Antisemitismus in der Kunst, ist da was? Dhawan und Szymczyk bemühten abstrakte Begriffe wie Intersektionalität und Multidirektionalität, hielten sich sonst aber eher bedeckt. Als Kiesel die These wagte, dass in der postkolonialen Theorie auffällig sei, dass sie trotz nicht zu leugnender Erkenntnisse immer wieder Israel als imperiales Kolonialprojekt verdammt, warnten die Angesprochenen vor Pauschalisierung und Dämonisierung des Postkolonialismus – eine Antwort aber gaben sie nicht. Es war ein ständiges Ausweichen. Merklich angegriffen blieben sie bei den eingeübten Abwehrreflexen. Kiesel zeigte sich entmutigt, als er feststellte, ein Dialog sei anscheinend unmöglich.
Auch die Anmerkung von Mendel, dass der Kunstbetrieb nicht nur mit „Boycott, Divestment and Sanctions“ (BDS) sympathisiere, sondern vielfach bereits ein „stiller Boykott“ praktiziert werde, um möglicher Kritik zu entgehen, versandete. Seiner Frage, wie man gemeinsam dieser Entwicklung entgegentreten könnte, stellte sich an diesem Abend keiner. Der Frankfurter zeigte auf den Weg, aber es folgte ihm niemand.
Das Bündnis gegen Antisemitismus Kassel, das auf Flugblättern BDS als antisemitisch kritisierte und Verbindungen zur Documenta aufzeigte, demonstrierte derweil mit einem Transparent und Israelfahnen vor dem Veranstaltungsort.
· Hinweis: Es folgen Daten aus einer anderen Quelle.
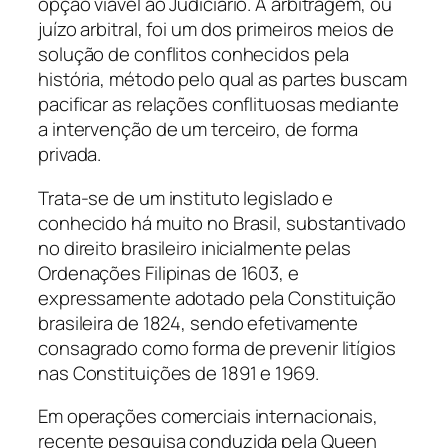
opção viável ao Judiciário. A arbitragem, ou
juízo arbitral, foi um dos primeiros meios de
solução de conflitos conhecidos pela
história, método pelo qual as partes buscam
pacificar as relações conflituosas mediante
a intervenção de um terceiro, de forma
privada.
Trata-se de um instituto legislado e
conhecido há muito no Brasil, substantivado
no direito brasileiro inicialmente pelas
Ordenações Filipinas de 1603, e
expressamente adotado pela Constituição
brasileira de 1824, sendo efetivamente
consagrado como forma de prevenir litígios
nas Constituições de 1891 e 1969.
Em operações comerciais internacionais,
recente pesquisa conduzida pela Queen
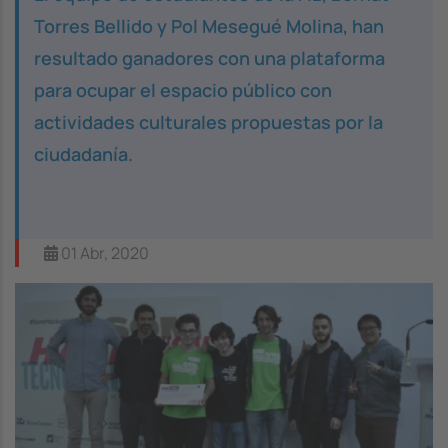
Torres Bellido y Pol Mesegué Molina, han
resultado ganadores con una plataforma
para ocupar el espacio público con
actividades culturales propuestas por la
ciudadanía.
01 Abr, 2020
Noch ein Beispiel für die Parallelwelten der Debatte. Der viel beschworene Anfang der großen Aussprache fiel enttäuschend aus. Das mag daran liegen, dass das Bedürfnis nach Schadensbegrenzung und Ausgewogenheit deutlich zu merken war.
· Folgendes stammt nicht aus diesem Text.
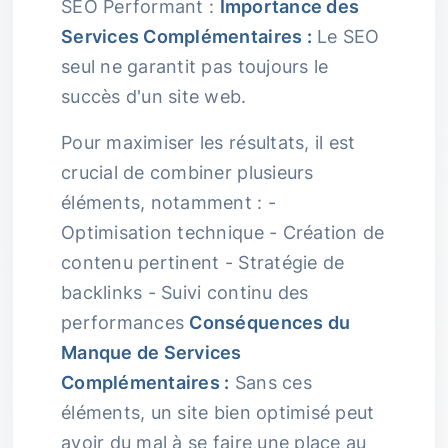
SEO Performant :
Importance des
Services Complémentaires :
Le SEO
seul ne garantit pas toujours le
succès d'un site web.
Pour maximiser les résultats, il est
crucial de combiner plusieurs
éléments, notamment : -
Optimisation technique - Création de
contenu pertinent - Stratégie de
backlinks - Suivi continu des
performances
Conséquences du
Manque de Services
Complémentaires :
Sans ces
éléments, un site bien optimisé peut
avoir du mal à se faire une place au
Offen blieb dann aber die Frage, die Kiesel aufgeworfen hatte: Was bedeutet es für das Selbstverständnis einer Gesellschaft, wenn Antisemitismus sich in einer Form äußert, die in sich selbst als aufgeklärt empfindenden Kreisen offensichtlich als ehrbar gilt, sobald nur der „kulturelle Kontext“ stimmt?